Ils mentionnent l'existence d'un document vidéo enregistré ce même 17 mars, à partir de 19 h 21. Selon les enquêteurs, on y voit Carlo Santuccione entrer dans son cabinet avec, dans les mains, deux seringues à usage unique ainsi que deux fioles dont le contenu est impossible à identifier sur les images. "On le voit ensuite aspirer le contenu des fioles dans chacune des seringues puis sortir de la pièce après avoir jeté les boîtes et les fioles", détaille le rapport vidéo.

Dans leur conclusion, les enquêteurs estiment qu' "il y a vraisemblable eu administration aux deux coureurs.
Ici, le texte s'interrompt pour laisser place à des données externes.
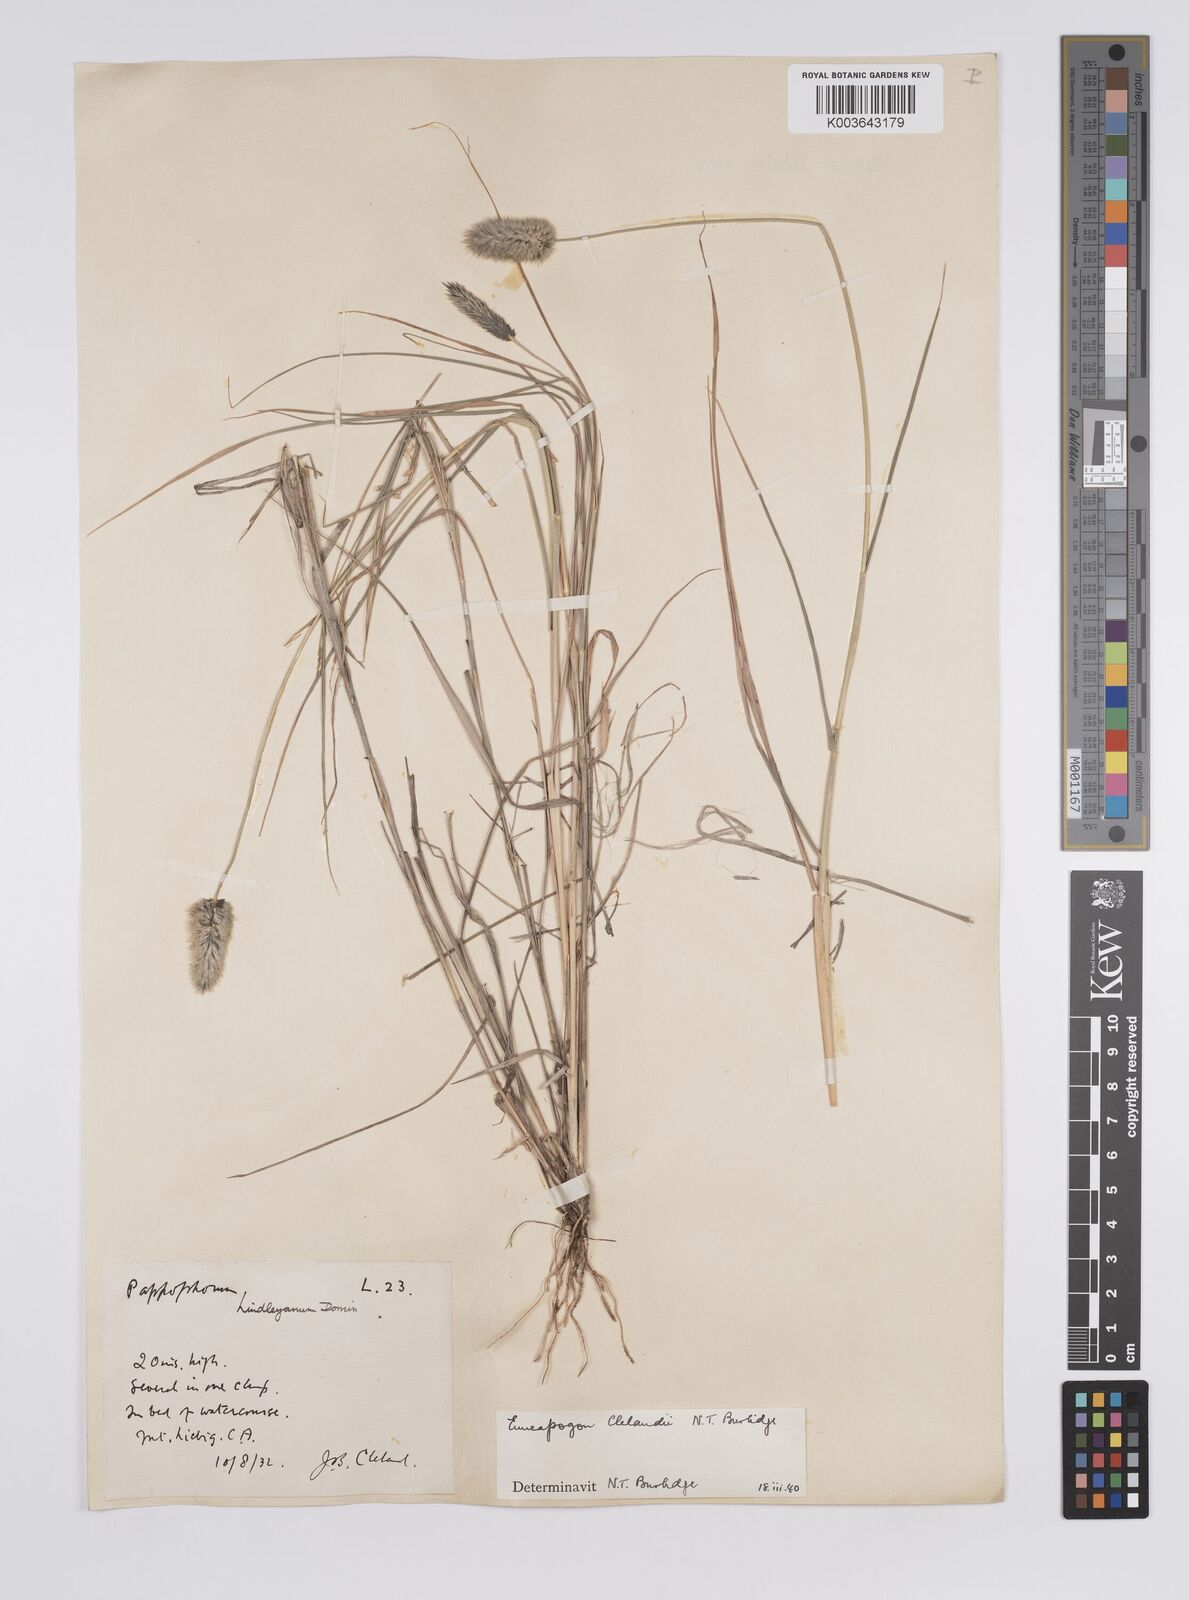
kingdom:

La référence à l'obligation de faire cette thérapie le jour même est importante. Si, comme nous le pensons, la substance injectée est de l'EPO, la durée nécessaire pour ne pas qu'elle soit détectée aux contrôles est de quatre à cinq jours. Il faut avoir présent à l'esprit que nous sommes lundi et que, le samedi, Danilo Di Luca devra disputer Milan-San Remo."